The Coca-Cola Company rapidly expanded its overseas operations during the late 1940s, so that by 1950 a third of its profits came from outside the United States. This coincided with America's growing political influence as the leading capitalist nation in the worldwide struggle against communism, and with the American-funded initiative to reconstruct Europe, the Marshall Plan. For those who objected to America's growing clout, and who regarded the Marshall Plan as imperialism by other means, Coca-Cola provided an obvious target for their anger. The term
Coca-Colonization
was first used by communist sympathizers in France, who mounted a vigorous campaign against the establishment of new bottling plants in their country. It would, they suggested, harm the domestic wine and mineral-water industries; they even tried to have Coca-Cola outlawed on the grounds that it was poisonous. This caused an outcry in America, where newspaper editorials called for the end of Marshall Plan aid to the ungrateful French. Company officials pointed out that the drink had not adversely affected the health of the American soldiers who had liberated France. The French papers responded in kind:
Le Monde
warned that "the moral landscape of France is at stake." Coca-Cola trucks were overturned by French protesters, and bottles smashed. Ultimately, however, the French campaign against Coca-Cola made little difference. Indeed, it generated huge amounts of free publicity and gave the drink an exotic, illicit cachet.
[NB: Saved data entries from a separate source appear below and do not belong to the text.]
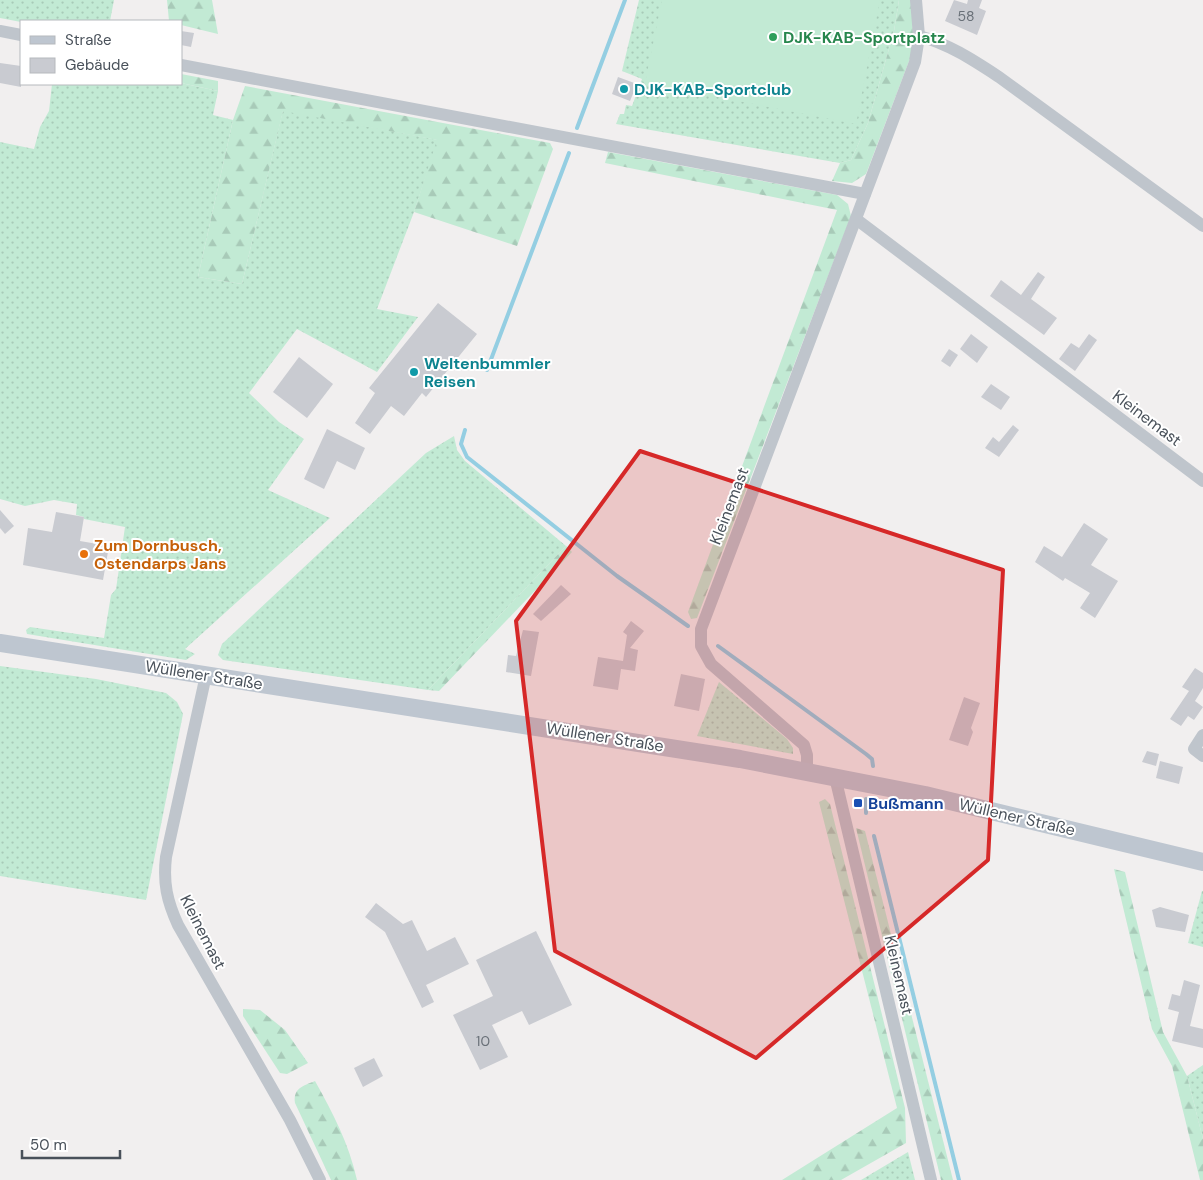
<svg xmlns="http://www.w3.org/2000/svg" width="1203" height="1180" font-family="'DM Sans',sans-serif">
<defs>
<pattern id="grass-dots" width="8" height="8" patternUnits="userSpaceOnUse" patternTransform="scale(1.25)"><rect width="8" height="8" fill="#c2ead4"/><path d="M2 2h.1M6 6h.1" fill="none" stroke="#a8cab8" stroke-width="1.8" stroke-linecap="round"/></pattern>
<pattern id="forest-firs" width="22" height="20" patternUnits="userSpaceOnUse" patternTransform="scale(1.25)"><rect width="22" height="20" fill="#c2ead4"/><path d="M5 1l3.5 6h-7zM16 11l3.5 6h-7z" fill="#a8cab8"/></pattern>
</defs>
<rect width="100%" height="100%" fill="#f1efef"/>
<g fill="url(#grass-dots)">
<polygon points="0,0 114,0 110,21 21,22 0,18"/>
<polygon points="639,0 899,0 894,31 868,123 851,160 840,163 616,124 620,114 624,114 626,105 632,106 642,79 622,71"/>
<polygon points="181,83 218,91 213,115 233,120 198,277 242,284 283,110 438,140 414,212 377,309 418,317 377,372 297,329 249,393 279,422 304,439 268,490 330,518 185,649 195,654 186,660 27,634 26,630 30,627 104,638 111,595 116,589 125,527 84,519 84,517 76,515 77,504 54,500 25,506 0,499 0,142 34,149 40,127 49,111 52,84"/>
<polygon points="454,436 457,450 465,461 566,546 428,690 223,660 218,655 222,644 426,453"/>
<polygon points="0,666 96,679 166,693 177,702 183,714 146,900 0,876"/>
<polygon points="719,682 787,739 793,748 793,754 697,736"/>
<polygon points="1202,891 1203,891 1203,947 1188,943"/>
<polygon points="1203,1065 1203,1139 1187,1076"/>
<polygon points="908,1152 915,1180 861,1180"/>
</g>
<g fill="url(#forest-firs)">
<polygon points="167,0 212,0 218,34 181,25 181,21 169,21"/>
<polygon points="899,0 911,0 913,33 911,56 866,174 852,183 832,181 840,163 851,160 868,123 894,31"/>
<polygon points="181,74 218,81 218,91 181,83"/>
<polygon points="245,86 550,143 553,149 517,246 414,212 437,140 283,111 242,284 198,277 233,120"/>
<polygon points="608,152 837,195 848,204 851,216 697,618 691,619 688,612 837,210 605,163"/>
<polygon points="566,546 572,552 439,691 428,690"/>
<polygon points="825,799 830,804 905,1108 906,1143 841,1180 782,1180 897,1108 819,802"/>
<polygon points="856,828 865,831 953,1180 941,1180"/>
<polygon points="1114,869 1125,872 1163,1032 1187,1076 1203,1139 1203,1180 1200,1180 1172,1066 1152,1029"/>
<polygon points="243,1009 260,1010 285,1030 308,1063 287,1074 280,1073 243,1016"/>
<path d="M315,1081C333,1113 349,1144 357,1180H331L295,1103C293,1088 303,1086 315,1081Z"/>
</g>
<polygon fill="#c2ead4" points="662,0 880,0 856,124 645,83"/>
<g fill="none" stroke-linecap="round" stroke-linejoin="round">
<g stroke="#94cee2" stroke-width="4">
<polyline points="577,128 625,0"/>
<polyline points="487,370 569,153"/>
<polyline points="465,430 461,444 467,457 617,576 688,626"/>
<polyline points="718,646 866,754 872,759 873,766"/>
<polyline points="866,813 866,799"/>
<polyline points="874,836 959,1180"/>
</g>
</g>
<g fill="#c9cbd1">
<polygon points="954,0 967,4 968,0 982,0 979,8 986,11 977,35 945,21"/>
<polygon points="181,31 194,33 191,47 181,45"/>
<polygon points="0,63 21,66 21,87 0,83"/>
<polygon points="618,77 637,84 630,101 612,94"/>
<polygon points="1038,272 1045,277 1031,299 1057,318 1044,335 990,296 1001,280 1021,295"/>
<polygon points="438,303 477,334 426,397 422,393 404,416 391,406 370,434 355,423 375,393 369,388"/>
<polygon points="971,334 988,347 977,363 960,349"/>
<polygon points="1089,334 1097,340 1075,371 1059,359 1071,343 1079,348"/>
<polygon points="949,349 958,355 950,367 941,361"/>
<polygon points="299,357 333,384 307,418 273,392"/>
<polygon points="991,384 1010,397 1001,410 981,397"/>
<polygon points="1013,425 1019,430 999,457 985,448 993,437 999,442"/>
<polygon points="327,429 365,448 355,470 337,461 324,489 304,479"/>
<polygon points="0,510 14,526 5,534 0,528"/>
<polygon points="56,512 84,517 80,541 109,546 103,580 23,565 28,528 52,532"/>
<polygon points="1084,523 1108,539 1091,565 1118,581 1095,618 1080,608 1090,593 1065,578 1063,581 1035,562 1044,546 1062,557"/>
<polygon points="561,585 571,594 541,621 533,614"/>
<polygon points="631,621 644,631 630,648 638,650 635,671 621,669 618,690 593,686 598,657 623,661 627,635 623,632"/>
<polygon points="523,630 539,632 531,676 506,672 508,655 516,656"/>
<polygon points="1195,668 1203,673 1203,688 1195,701 1203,707 1194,720 1188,716 1181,726 1170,719 1189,691 1182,687"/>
<polygon points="681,674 705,679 699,711 674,706"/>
<polygon points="964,697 980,703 971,728 973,732 968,746 949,740"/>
<polygon points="1147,751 1159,754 1156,766 1142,762"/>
<polygon points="1160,761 1183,767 1179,784 1156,778"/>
<polygon points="376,903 403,924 412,920 427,951 455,937 469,964 426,985 434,1002 422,1008 385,932 365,917"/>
<polygon points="1160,907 1189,915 1185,932 1156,927 1152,910"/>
<polygon points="536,931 572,1005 529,1025 522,1011 492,1025 508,1057 480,1070 453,1015 493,996 476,960"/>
<polygon points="1184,980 1200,985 1190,1026 1203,1029 1203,1048 1172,1041 1179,1012 1168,1009 1172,994 1180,996"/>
<polygon points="374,1058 383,1076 363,1087 354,1068"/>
</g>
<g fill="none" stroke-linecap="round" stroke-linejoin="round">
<g stroke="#bfc5cc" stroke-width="12">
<polyline points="0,31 21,35"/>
<path d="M919,36C949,44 973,60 999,77L1203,226"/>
<polyline points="181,65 865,194"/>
<polyline points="856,219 1203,481"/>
<path d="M206,675L166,857C163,883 167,901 178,925L290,1120L320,1180"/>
<polyline points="1203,735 1194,749 1203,756"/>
<polyline points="807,772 807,755 804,745 711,664 701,646 701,629 915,62 919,36 916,0"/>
<polyline points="835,777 931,1180"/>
</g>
<polyline stroke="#bec6d0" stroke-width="18" points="0,643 740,759 925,795 1203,862"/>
</g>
<path fill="#d62828" fill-opacity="0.2" stroke="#d62828" stroke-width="4" stroke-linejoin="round" d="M640,451L1003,570L988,860L756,1058L555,951L516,621Z"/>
<circle fill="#2e9e5b" stroke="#fff" stroke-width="2" cx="773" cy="37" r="5"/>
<g fill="#0f9aa8" stroke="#fff" stroke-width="2">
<circle cx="624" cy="89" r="5"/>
<circle cx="414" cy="372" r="5"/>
</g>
<circle fill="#e8710a" stroke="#fff" stroke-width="2" cx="84" cy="554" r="5"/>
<rect fill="#1a4fb4" stroke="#fff" stroke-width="2" x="853" y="798" width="10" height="10" rx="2.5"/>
<g text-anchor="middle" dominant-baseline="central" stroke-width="4" stroke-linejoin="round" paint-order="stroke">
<g font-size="14" fill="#697078">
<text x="966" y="16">58</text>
<text x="483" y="1041">10</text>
</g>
<g font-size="16" font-weight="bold" fill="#27864d" stroke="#fff" text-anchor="start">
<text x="783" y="37">DJK-KAB-Sportplatz</text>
</g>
<g font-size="16" font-weight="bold" fill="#0d838f" stroke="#fff" text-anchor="start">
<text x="634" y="89">DJK-KAB-Sportclub</text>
<text x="424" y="363">Weltenbummler<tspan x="424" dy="18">Reisen</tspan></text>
</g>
<g font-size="16" fill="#49515a" stroke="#fff">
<text transform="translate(1147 418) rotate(37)">Kleinemast</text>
<text transform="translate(729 506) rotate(-69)">Kleinemast</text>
<text transform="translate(204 675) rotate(9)">Wüllener Straße</text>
<text transform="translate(605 737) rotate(9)">Wüllener Straße</text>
<text transform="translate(1017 817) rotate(13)">Wüllener Straße</text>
<text transform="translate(203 932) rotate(63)">Kleinemast</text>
<text transform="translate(899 975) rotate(77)">Kleinemast</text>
</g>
<g font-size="16" font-weight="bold" fill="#c56008" stroke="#fff" text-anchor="start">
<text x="94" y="545">Zum Dornbusch,<tspan x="94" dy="18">Ostendarps Jans</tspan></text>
</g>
<g font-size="16" font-weight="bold" fill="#164399" stroke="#fff" text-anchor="start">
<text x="868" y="803">Bußmann</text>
</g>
</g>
<rect x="20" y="20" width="162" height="65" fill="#ffffff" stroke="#b6b9bd"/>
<rect x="30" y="36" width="25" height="8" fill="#bec6d0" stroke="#b6b9bd"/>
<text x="65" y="45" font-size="15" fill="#49515a">Straße</text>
<rect x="30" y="58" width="25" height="15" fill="#c9cbd1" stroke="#b6b9bd"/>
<text x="65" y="70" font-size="15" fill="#49515a">Gebäude</text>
<path d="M22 1150v8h98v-8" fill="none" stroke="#49515a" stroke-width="2.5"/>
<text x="30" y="1150" font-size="15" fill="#49515a" stroke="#ffffff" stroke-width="4" paint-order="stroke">50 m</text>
</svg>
Similar campaigns were waged in other countries. Communist activists suggested that Coca-Cola had adverse health effects and that its spread would pollute European countries with American cultural values. They were often supported by brewers, bottlers of mineral water, and makers of soft drinks, who were delighted by the anti-Coca-Cola hysteria the communists were stirring up. Austrian communists claimed that their country's Coca-Cola bottling plant could be converted into an atom-bomb factory at a moment's notice. Italian communists claimed that the drink turned children's hair white overnight. The Coca-Cola Company quietly plodded on, refusing to rise to the bait, and setting up new overseas bottling franchises in the belief that direct experience of its drink would convince consumers of its merits. Robert Woodruff, the Coca-Cola Company's boss, neatly explained communist antagonism toward Coca-Cola by observing that the drink was "the essence of capitalism." But as the drink became more popular, the ridiculous claims about it—that it made drinkers impotent or led to cancer or infertility—slowly subsided.